Fair Work Standard 4: Measure and Improve Workplace Culture

Workplace culture has often been treated as intangible, but it’s one of the clearest indicators of long-term health and performance. Fair Work Standard 4 asks companies to treat culture as a core business function: something to assess regularly, understand deeply, and improve with intention.

This standard calls for annual measurement of worker experience across themes like belonging, psychological safety, engagement, and wellbeing. It also requires companies to act on what they learn, track progress over time, and disaggregate results by identity to uncover disparities. The goal is not just to gather data, but to build a workplace where every employee feels valued, included, and equipped to thrive.

How to measure progress on Fair Work Standard 4

Measuring culture only matters if it leads to better outcomes. These metrics help assess whether your company is turning employee experience into strategy, and whether workplace culture is truly being treated as a core business driver.

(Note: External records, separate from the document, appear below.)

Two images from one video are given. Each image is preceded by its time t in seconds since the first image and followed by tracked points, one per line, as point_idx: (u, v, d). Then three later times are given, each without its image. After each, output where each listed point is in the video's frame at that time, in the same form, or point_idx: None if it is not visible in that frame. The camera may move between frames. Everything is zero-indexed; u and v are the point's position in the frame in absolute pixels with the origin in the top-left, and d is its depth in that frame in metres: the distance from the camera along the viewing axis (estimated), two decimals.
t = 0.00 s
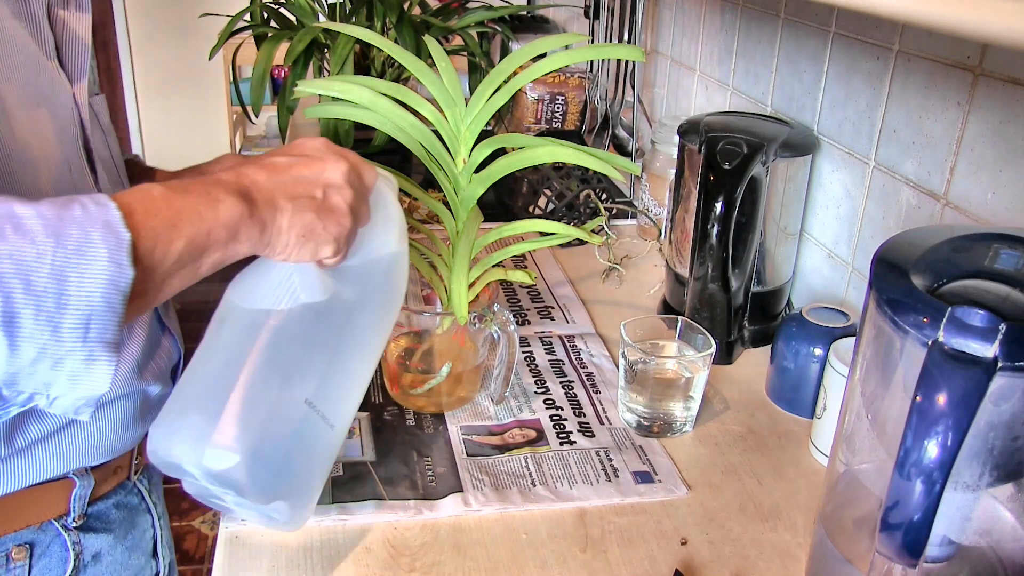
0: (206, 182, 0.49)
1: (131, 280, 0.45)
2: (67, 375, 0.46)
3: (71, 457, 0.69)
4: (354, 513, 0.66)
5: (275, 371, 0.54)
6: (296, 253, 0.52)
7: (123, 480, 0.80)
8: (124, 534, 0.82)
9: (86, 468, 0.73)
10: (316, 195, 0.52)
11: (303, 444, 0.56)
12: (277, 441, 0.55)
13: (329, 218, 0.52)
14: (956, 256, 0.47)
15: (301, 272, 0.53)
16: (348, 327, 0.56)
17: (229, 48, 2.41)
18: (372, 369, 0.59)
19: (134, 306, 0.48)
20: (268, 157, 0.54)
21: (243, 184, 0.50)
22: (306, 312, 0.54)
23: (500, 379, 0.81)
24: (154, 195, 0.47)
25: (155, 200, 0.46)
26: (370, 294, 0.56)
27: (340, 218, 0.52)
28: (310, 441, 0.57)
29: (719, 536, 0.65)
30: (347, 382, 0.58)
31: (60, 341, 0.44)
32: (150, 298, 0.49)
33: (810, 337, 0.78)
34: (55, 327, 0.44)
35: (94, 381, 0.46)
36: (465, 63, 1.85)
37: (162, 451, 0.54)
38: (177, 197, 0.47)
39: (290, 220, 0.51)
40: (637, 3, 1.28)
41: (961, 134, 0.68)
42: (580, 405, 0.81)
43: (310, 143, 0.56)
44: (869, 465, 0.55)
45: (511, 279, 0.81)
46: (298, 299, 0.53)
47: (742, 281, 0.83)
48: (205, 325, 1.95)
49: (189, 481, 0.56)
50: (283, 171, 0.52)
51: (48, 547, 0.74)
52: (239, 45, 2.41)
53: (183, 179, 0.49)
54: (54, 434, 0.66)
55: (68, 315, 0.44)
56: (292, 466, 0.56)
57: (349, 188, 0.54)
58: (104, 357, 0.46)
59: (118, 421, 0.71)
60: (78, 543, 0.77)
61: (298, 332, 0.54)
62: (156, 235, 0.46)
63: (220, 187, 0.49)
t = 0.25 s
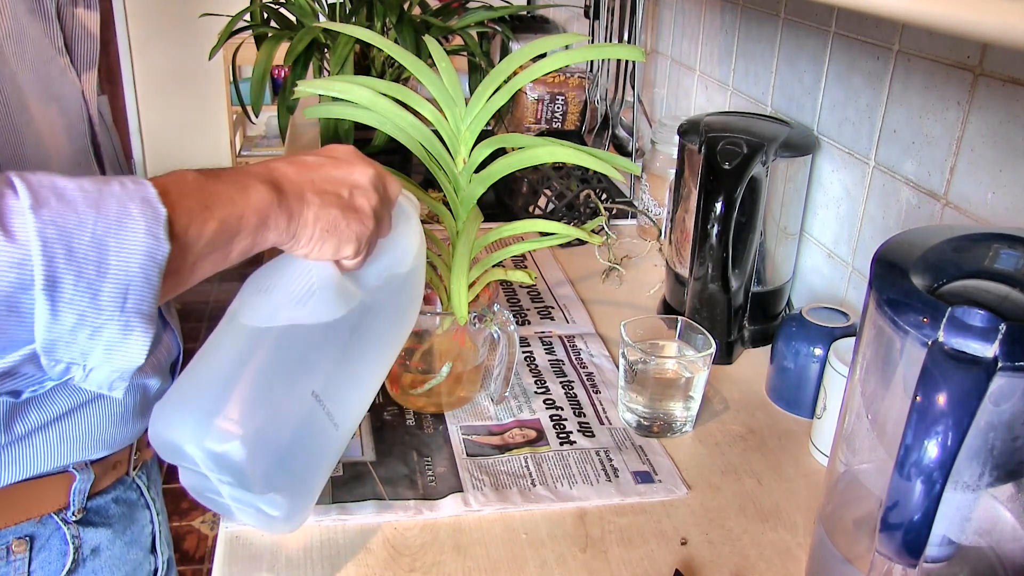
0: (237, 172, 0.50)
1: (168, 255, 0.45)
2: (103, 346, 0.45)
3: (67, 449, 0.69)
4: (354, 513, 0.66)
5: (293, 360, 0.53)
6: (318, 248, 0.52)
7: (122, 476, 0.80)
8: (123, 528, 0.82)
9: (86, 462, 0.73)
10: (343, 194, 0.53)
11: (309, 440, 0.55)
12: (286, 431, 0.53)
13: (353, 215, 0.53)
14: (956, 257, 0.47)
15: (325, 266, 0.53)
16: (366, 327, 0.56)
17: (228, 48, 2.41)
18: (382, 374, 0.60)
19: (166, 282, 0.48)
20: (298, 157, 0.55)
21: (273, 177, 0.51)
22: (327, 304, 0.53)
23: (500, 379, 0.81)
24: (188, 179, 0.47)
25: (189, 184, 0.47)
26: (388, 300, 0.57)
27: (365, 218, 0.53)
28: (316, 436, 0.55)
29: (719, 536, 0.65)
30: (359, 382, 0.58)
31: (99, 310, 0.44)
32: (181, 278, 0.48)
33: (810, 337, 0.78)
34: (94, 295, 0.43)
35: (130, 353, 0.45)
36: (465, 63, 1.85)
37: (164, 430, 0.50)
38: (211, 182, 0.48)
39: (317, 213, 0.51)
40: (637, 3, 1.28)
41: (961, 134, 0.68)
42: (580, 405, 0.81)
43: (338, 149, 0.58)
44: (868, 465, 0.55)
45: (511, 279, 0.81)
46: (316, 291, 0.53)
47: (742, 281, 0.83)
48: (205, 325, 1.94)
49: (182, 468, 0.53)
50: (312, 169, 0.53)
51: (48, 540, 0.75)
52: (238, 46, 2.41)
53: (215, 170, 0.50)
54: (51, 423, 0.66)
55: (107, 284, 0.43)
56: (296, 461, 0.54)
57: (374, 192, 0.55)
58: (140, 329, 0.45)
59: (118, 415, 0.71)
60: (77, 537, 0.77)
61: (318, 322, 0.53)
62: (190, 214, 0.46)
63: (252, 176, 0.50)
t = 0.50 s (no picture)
0: (249, 165, 0.50)
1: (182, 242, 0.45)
2: (116, 330, 0.45)
3: (64, 442, 0.68)
4: (354, 513, 0.66)
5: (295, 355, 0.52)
6: (325, 247, 0.53)
7: (121, 472, 0.80)
8: (122, 525, 0.82)
9: (86, 458, 0.73)
10: (353, 196, 0.54)
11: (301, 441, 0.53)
12: (280, 427, 0.51)
13: (361, 217, 0.53)
14: (956, 257, 0.47)
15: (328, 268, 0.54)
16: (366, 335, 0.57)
17: (228, 48, 2.41)
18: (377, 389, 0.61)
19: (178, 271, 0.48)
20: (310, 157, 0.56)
21: (286, 173, 0.51)
22: (332, 301, 0.54)
23: (500, 379, 0.81)
24: (202, 171, 0.48)
25: (203, 176, 0.47)
26: (390, 311, 0.59)
27: (373, 221, 0.54)
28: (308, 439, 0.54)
29: (719, 536, 0.65)
30: (355, 391, 0.57)
31: (113, 295, 0.43)
32: (194, 268, 0.48)
33: (810, 337, 0.78)
34: (109, 279, 0.43)
35: (143, 338, 0.45)
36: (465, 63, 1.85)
37: (152, 412, 0.47)
38: (224, 175, 0.48)
39: (327, 210, 0.52)
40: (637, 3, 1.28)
41: (961, 134, 0.68)
42: (580, 405, 0.81)
43: (350, 153, 0.59)
44: (868, 465, 0.55)
45: (511, 279, 0.81)
46: (319, 288, 0.53)
47: (741, 281, 0.83)
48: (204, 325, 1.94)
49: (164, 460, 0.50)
50: (324, 169, 0.54)
51: (48, 535, 0.75)
52: (238, 46, 2.41)
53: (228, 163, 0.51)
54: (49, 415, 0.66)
55: (121, 269, 0.43)
56: (287, 460, 0.52)
57: (384, 197, 0.56)
58: (153, 316, 0.45)
59: (118, 410, 0.71)
60: (76, 534, 0.77)
61: (322, 316, 0.53)
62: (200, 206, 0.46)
63: (265, 170, 0.50)
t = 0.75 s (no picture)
0: (254, 168, 0.50)
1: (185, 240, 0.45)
2: (118, 327, 0.44)
3: (63, 442, 0.69)
4: (354, 513, 0.66)
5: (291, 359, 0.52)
6: (326, 253, 0.53)
7: (121, 471, 0.79)
8: (121, 523, 0.81)
9: (84, 457, 0.73)
10: (358, 205, 0.54)
11: (288, 447, 0.53)
12: (268, 430, 0.51)
13: (363, 226, 0.53)
14: (956, 257, 0.47)
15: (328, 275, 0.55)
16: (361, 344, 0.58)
17: (228, 48, 2.42)
18: (369, 399, 0.61)
19: (180, 271, 0.48)
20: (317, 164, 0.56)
21: (292, 178, 0.51)
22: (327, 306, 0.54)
23: (500, 379, 0.81)
24: (207, 172, 0.48)
25: (208, 176, 0.48)
26: (386, 321, 0.60)
27: (374, 231, 0.54)
28: (296, 445, 0.54)
29: (719, 536, 0.65)
30: (347, 399, 0.58)
31: (116, 291, 0.43)
32: (197, 266, 0.48)
33: (810, 338, 0.78)
34: (113, 274, 0.43)
35: (147, 334, 0.45)
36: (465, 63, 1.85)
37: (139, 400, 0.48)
38: (230, 175, 0.48)
39: (330, 216, 0.52)
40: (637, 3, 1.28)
41: (961, 134, 0.68)
42: (580, 405, 0.81)
43: (357, 164, 0.59)
44: (868, 465, 0.55)
45: (511, 279, 0.81)
46: (316, 293, 0.53)
47: (741, 281, 0.84)
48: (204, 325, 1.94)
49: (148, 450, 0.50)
50: (331, 176, 0.54)
51: (46, 534, 0.75)
52: (238, 46, 2.41)
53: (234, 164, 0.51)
54: (49, 414, 0.66)
55: (125, 265, 0.43)
56: (271, 464, 0.52)
57: (388, 210, 0.56)
58: (156, 313, 0.45)
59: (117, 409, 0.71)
60: (74, 533, 0.77)
61: (318, 320, 0.53)
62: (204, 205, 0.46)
63: (270, 172, 0.50)
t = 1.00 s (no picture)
0: (254, 166, 0.50)
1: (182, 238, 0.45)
2: (113, 326, 0.44)
3: (63, 441, 0.69)
4: (354, 513, 0.66)
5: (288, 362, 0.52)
6: (325, 254, 0.53)
7: (120, 471, 0.79)
8: (121, 523, 0.81)
9: (84, 457, 0.73)
10: (358, 207, 0.54)
11: (281, 449, 0.53)
12: (262, 432, 0.51)
13: (363, 229, 0.53)
14: (956, 257, 0.47)
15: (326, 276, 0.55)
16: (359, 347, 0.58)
17: (228, 48, 2.42)
18: (366, 402, 0.61)
19: (178, 270, 0.48)
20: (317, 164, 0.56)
21: (292, 178, 0.51)
22: (324, 308, 0.54)
23: (500, 379, 0.81)
24: (205, 170, 0.48)
25: (207, 175, 0.47)
26: (385, 323, 0.60)
27: (374, 233, 0.54)
28: (290, 446, 0.54)
29: (719, 536, 0.65)
30: (343, 401, 0.58)
31: (111, 289, 0.43)
32: (194, 267, 0.48)
33: (810, 337, 0.78)
34: (108, 272, 0.43)
35: (142, 333, 0.45)
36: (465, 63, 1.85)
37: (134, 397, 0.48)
38: (229, 174, 0.48)
39: (330, 217, 0.52)
40: (637, 3, 1.28)
41: (961, 134, 0.68)
42: (580, 405, 0.81)
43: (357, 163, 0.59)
44: (868, 465, 0.55)
45: (510, 279, 0.81)
46: (314, 294, 0.53)
47: (741, 281, 0.84)
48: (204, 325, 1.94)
49: (143, 446, 0.51)
50: (331, 176, 0.54)
51: (45, 535, 0.75)
52: (238, 45, 2.41)
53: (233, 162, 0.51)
54: (49, 414, 0.66)
55: (120, 262, 0.43)
56: (263, 465, 0.52)
57: (388, 212, 0.56)
58: (151, 311, 0.44)
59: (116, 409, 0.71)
60: (74, 533, 0.77)
61: (316, 323, 0.53)
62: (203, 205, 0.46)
63: (269, 171, 0.50)
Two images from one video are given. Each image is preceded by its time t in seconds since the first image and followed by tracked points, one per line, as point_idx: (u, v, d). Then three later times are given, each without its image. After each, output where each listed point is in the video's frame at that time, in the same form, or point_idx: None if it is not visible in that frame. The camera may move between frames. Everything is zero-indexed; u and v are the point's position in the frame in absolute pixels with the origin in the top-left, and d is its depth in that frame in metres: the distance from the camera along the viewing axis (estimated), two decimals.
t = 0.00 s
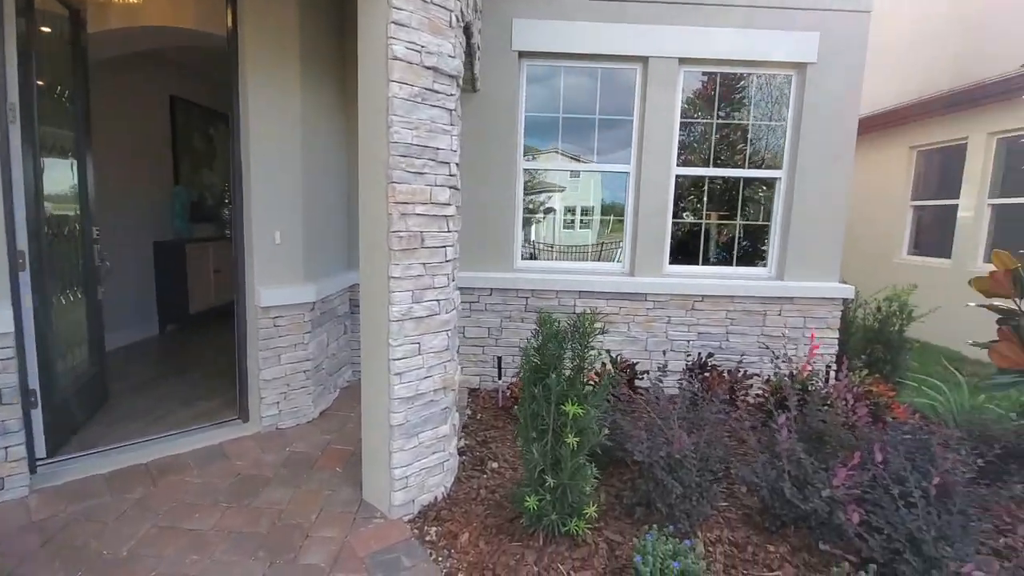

  1. Disparity scores across identity groups (e.g., safety, satisfaction, belonging). Track disaggregated survey data by race, gender identity, disability, and other social identities to uncover gaps in experience. Look at differences in scores related to psychological safety, belonging, and engagement. Significant disparities can flag equity issues that might otherwise remain hidden.
  2. Percentage of culture survey insights that lead to action plans. Gathering input is only the first step. Track how many insights from annual or quarterly culture surveys result in concrete, documented action plans approved by leadership. This metric reveals whether your listening efforts are translating into follow-through.
  3. Team effectiveness scores before and after culture interventions. Use tools like team health assessments, peer feedback, or collaboration audits to evaluate how culture initiatives affect team performance. Improvements in communication, clarity of purpose, and output can demonstrate the operational return of targeted culture work.
  4. Voluntary turnover in teams with strong cultural alignment. Compare voluntary turnover rates in teams where employees report high alignment with company values or feel supported by leadership. Consistently lower turnover in these teams suggests culture is helping retain talent and reduce attrition risk.
  5. Manager effectiveness ratings as culture multipliers. Managers shape daily culture more than anyone else. Use upward feedback or 360 reviews to track how well they model values, create safe environments, and support inclusion. Trends in this data can spotlight coaching needs or signal strong culture carriers.
  6. Speed of conflict resolution in identity-aware teams. Track how quickly interpersonal or team conflicts are identified and resolved, especially in teams with robust inclusion practices. Faster resolution often reflects stronger psychological safety and early intervention systems.
  7. Correlation between employee NPS (eNPS) and customer NPS. Measure employee and customer Net Promoter Scores side-by-side. In many companies—especially service-driven ones—internal culture directly influences external outcomes. A strong correlation can help make the business case for investing in culture.
  8. Recruiting costs and employer brand perception. Monitor time-to-fill, cost-per-hire, and quality-of-hire metrics in relation to external employer brand signals like Glassdoor reviews or referral rates. When culture is strong, companies often attract higher-quality candidates more efficiently.
  9. Culture alignment with values (via self-assessment). Survey item example: “My team lives the company’s stated values in our daily work.” Monitor how consistently employees feel the culture matches what leadership says it is. A rising score shows your values are operational—not just aspirational.

Fair Work Isn’t Just an Ideal; It’s a Standard

Fair Work offers a clear framework for building stronger, more equitable workplaces. But progress depends on what companies choose to measure, and how they respond. The right metrics don’t just tell you where you stand. They help you move forward with intention.

Fair Work provides the foundation. Metrics turn it into motion. With every data point you track and every insight you act on, you create stronger teams, smarter decisions, and a workplace where dignity and performance go hand in hand.